La certification des comptes du régime général pour 2023 par la Cour des comptes a été l’occasion pour les sages de la rue Cambon de constater son impossibilité de certifier les comptes de la branche famille : « au regard du niveau auquel se situaient les indicateurs et l’absence d’évolution du dispositif de contrôle interne. » Cette opinion est renouvelée pour la seconde fois s’agissant de la branche famille pour la seconde année consécutive même si « la situation a évolué favorablement sur certains aspects en 2023 » même si « ces progrès (…) ne permettent pas de certifier les comptes de la branche. » En jeu notamment le plan d’action permettant de « garantir le paiement à bon droit des prestations » et le fait que « la capacité de détection des erreurs par le réseau demeure très inférieure au risque induit par l’insuffisante fiabilité des données déclarées par les allocataires. »

En 2023 (résultats au titre de 2022), la fraude potentielle est estimée à 4,9% des prestations versées soit 3,9 milliards d’euros. Une fraude potentielle particulièrement importante s’agissant du RSA, de la prime d’activité et les aides au logement. La fraude potentielle serait en augmentation de 38,8% par rapport à la dernière estimation effectuée en 2021 (résultats au titre de 2020), qui s’établissant à 3,6% des prestations légales versées (2,81 milliards d’euros). 

Un niveau toujours faible de fraudes détectées par les CAF

En 2013 la branche famille du régime général a exécuté pour 81,8 milliards d’euros de charges de prestations légales ainsi que 6,5 milliards d’euros de prestations extralégales d’action sociale (sous la forme de subventions pour 5,7 milliards d’euros pour des établissements d’accueils à l’enfance) et des aides individuelles pour 0,3 milliards d’euros. Les dépenses propres de la branche ayant été couvertes par des recettes d’un niveau supérieur, ont permis de dégager un résultat excédentaire de 1 milliard d’euros en 2023, soit une réduction de moitié par rapport à l’année précédente (1,9 milliards d’euros en 2022). 

Le périmètre de ces charges soumises à certification est supérieur à celui exposé par le compte résultat propre de la branche du régime général, puisque l’audit s’étend également aux dépenses financées par l’Etat et les départements et prises en charge par la branche elle-même. Le champ de certification s’étend à 107,5 milliards d’euros de charges prises en charge par la branche, tandis que les comptes de celle-ci ne recensent que 57,2 milliards d’euros de charges (54,2 milliards de charges de gestion technique et 3 milliards de charges de gestion courante) totales, ramenés à 55,5 milliards d’euros nets de flux. 

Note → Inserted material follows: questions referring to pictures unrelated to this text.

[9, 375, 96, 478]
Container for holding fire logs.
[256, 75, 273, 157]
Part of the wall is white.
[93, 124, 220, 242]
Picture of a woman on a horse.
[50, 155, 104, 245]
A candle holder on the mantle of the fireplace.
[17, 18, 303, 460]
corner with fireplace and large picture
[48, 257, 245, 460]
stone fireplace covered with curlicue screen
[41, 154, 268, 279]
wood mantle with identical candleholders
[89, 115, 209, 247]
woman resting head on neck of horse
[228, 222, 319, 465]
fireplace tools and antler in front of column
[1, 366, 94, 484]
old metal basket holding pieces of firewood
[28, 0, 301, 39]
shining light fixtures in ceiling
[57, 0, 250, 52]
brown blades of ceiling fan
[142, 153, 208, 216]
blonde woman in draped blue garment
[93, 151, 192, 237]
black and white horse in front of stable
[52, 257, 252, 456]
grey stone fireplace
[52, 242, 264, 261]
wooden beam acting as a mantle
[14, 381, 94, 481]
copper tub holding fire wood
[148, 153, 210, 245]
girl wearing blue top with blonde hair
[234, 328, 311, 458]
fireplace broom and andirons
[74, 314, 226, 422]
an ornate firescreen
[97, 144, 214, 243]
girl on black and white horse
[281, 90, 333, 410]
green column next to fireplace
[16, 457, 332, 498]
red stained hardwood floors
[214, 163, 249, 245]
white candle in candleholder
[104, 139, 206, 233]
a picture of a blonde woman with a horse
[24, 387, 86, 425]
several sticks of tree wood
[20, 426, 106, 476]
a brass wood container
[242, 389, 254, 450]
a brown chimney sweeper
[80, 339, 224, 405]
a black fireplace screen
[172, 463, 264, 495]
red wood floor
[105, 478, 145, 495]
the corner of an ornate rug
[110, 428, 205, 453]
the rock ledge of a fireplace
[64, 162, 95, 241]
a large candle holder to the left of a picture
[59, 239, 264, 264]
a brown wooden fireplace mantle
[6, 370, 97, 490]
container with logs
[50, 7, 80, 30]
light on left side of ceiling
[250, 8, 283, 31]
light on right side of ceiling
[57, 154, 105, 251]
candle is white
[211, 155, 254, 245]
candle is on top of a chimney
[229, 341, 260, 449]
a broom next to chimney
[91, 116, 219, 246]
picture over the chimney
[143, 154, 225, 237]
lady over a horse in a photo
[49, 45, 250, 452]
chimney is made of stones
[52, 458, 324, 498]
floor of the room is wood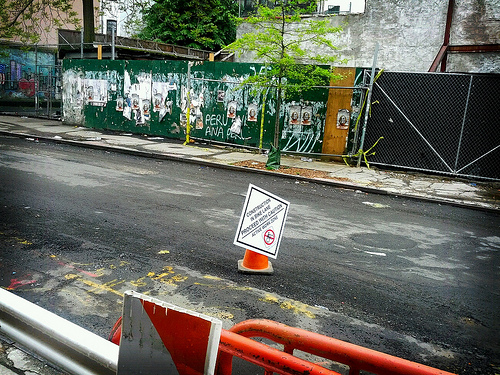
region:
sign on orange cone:
[226, 183, 287, 283]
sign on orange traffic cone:
[226, 177, 296, 274]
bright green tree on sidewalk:
[218, 39, 342, 165]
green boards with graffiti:
[59, 58, 369, 161]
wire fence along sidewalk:
[193, 67, 497, 169]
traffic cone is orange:
[222, 247, 277, 279]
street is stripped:
[4, 124, 492, 371]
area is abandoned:
[4, 8, 494, 195]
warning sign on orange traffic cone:
[209, 183, 289, 278]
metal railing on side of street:
[3, 277, 120, 373]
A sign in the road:
[228, 174, 297, 276]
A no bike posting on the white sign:
[261, 221, 277, 246]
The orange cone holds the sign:
[234, 253, 274, 276]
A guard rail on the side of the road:
[1, 290, 118, 374]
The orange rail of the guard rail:
[217, 317, 457, 372]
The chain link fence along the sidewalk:
[383, 66, 499, 179]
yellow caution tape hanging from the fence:
[352, 67, 384, 174]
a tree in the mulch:
[225, 3, 345, 180]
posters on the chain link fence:
[221, 101, 268, 123]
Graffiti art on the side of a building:
[1, 47, 58, 102]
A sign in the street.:
[234, 175, 294, 269]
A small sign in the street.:
[218, 168, 300, 267]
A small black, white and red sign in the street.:
[218, 168, 283, 291]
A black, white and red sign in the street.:
[225, 170, 315, 270]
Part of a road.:
[48, 149, 177, 217]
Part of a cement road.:
[45, 153, 170, 218]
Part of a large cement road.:
[71, 159, 156, 219]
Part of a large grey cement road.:
[66, 157, 194, 220]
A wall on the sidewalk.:
[68, 57, 366, 159]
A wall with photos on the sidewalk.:
[57, 59, 377, 164]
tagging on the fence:
[202, 111, 232, 138]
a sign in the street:
[232, 188, 312, 255]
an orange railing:
[260, 305, 339, 364]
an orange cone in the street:
[233, 246, 276, 278]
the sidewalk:
[337, 158, 393, 185]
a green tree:
[234, 30, 324, 169]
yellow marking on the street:
[35, 255, 122, 302]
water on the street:
[401, 230, 493, 290]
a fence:
[18, 68, 55, 118]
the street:
[32, 166, 142, 235]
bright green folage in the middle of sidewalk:
[218, 5, 353, 176]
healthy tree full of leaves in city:
[137, 1, 237, 51]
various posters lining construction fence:
[60, 60, 257, 150]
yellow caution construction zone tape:
[332, 70, 373, 167]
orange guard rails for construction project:
[220, 315, 450, 370]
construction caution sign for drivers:
[222, 185, 287, 277]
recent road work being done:
[280, 245, 475, 355]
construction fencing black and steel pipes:
[352, 60, 487, 187]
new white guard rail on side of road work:
[0, 291, 115, 368]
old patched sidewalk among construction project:
[323, 163, 489, 208]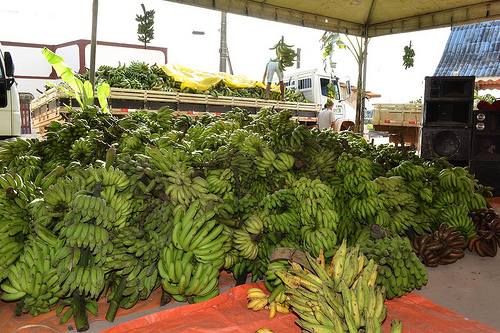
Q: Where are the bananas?
A: On the tarps.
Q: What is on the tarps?
A: Bananas.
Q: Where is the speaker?
A: Behind the bananas.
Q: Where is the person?
A: On the truck.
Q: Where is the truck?
A: Next to the bananas.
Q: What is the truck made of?
A: Metal.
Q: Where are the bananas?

Les fraudes détectées et traitées ont un impact financier en 2023 à 375 millions d’euros contre 351 millions d’euros en 2022[1], soit une progression de 6,8% sur un an. 

Rapportées aux dépenses de prestations légales versées (81,8 milliards d’euros), ces montants restent très modestes, soit 0,46% et relativement stable par rapport à 2022 (0,43%). La Cour relève que :

  • Seulement 1/5 du réseau des CAF porte un peu plus de 50% de l’impact financier ;
  • 1/5 du réseau des CAF n’a pas atteint l’objectif fixé ;

Il faut dire que les pratiques et l’intensité des contrôles sont très hétérogènes entre les CAF, avec des barèmes de sanction qui ne sont pas systématiquement appliqués. Par ailleurs le taux de recouvrement réel des indus frauduleux à 48 mois baisse en 2023 par rapport à 2022 de près de -7,7 points passant d’un taux de recouvrement de 65,4% à 57,7%, soit en dessous de son niveau de 2017 (60,3%). Ce taux correspond à des recouvrements de 190 millions d’euros. Les recouvrements à 48 mois des indus frauduleux sont donc en baisse (hors années où les données consolidées sont indisponibles (2020 et 2021) et très erratiques suivant les CAF[2] :

Ces montants peuvent être comparés à l’estimation biennale réalisée par la CAF s’agissant du montant de la fraude potentielle aux prestations légales. En 2023 (résultats au titre de 2022), la fraude potentielle est estimée à 4,9% des prestations versées soit 3,9 milliards d’euros. Une fraude potentielle particulièrement importante s’agissant du RSA, de la prime d’activité et les aides au logement. La fraude potentielle serait en augmentation de 38,8% par rapport à la dernière estimation effectuée en 2021 (résultats au titre de 2020), qui s’établissant à 3,6% des prestations légales versées (2,81 milliards d’euros). 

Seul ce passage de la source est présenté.